Dataset entries:
-----

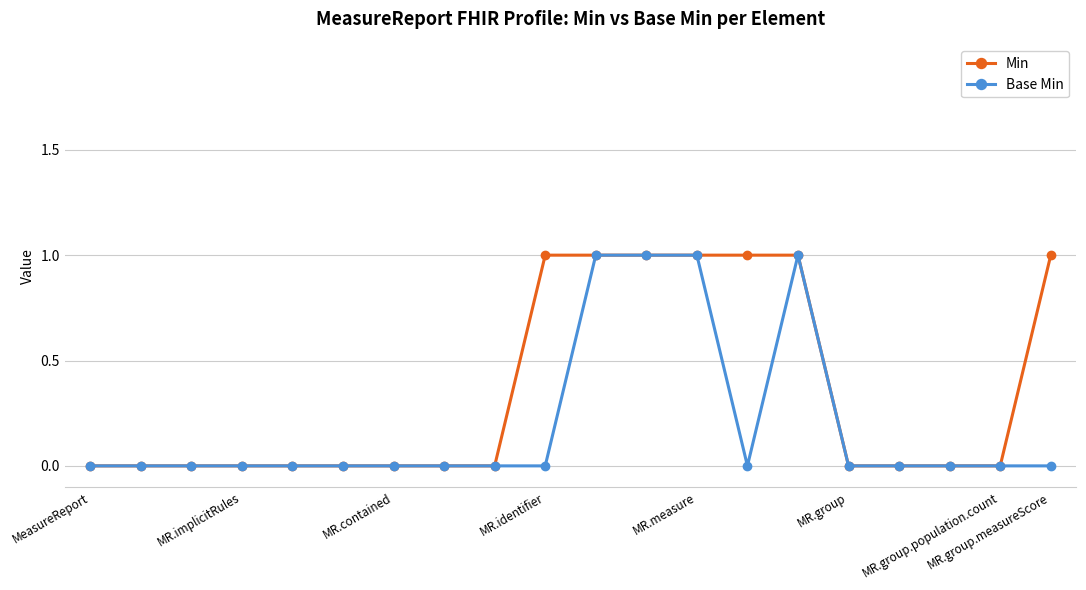

List the series in order of their overall mean, highest first.

Min, Base Min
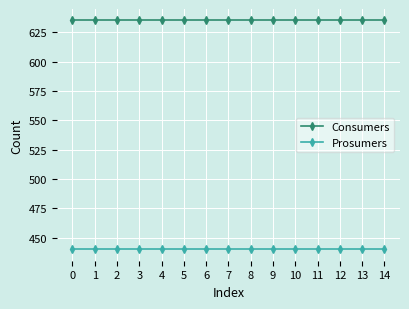

True or false: Consumers and Prosumers intersect in this chart.

False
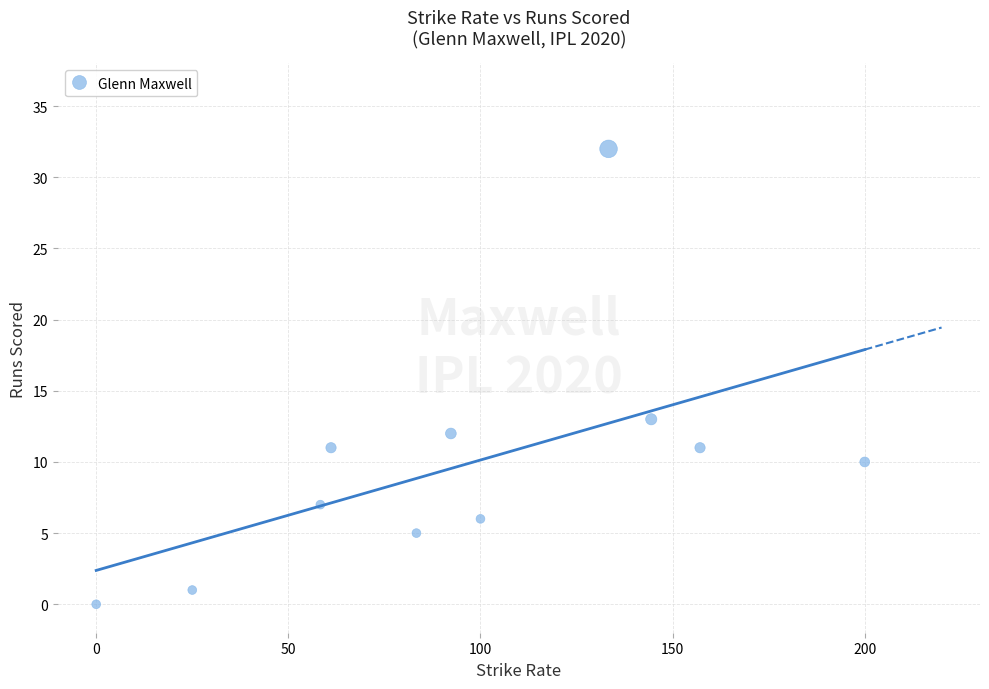

What is the average Y value?

10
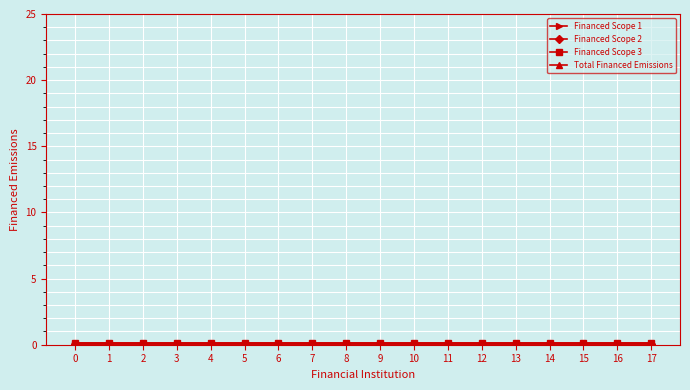

Count the number of categories in the chart.

18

-----

[REQUIRED ACTION]:
Count the lines of the data above that contain the string "chart", matching case exactly. Give only the number.

[EXERCISE ANSWER]:
2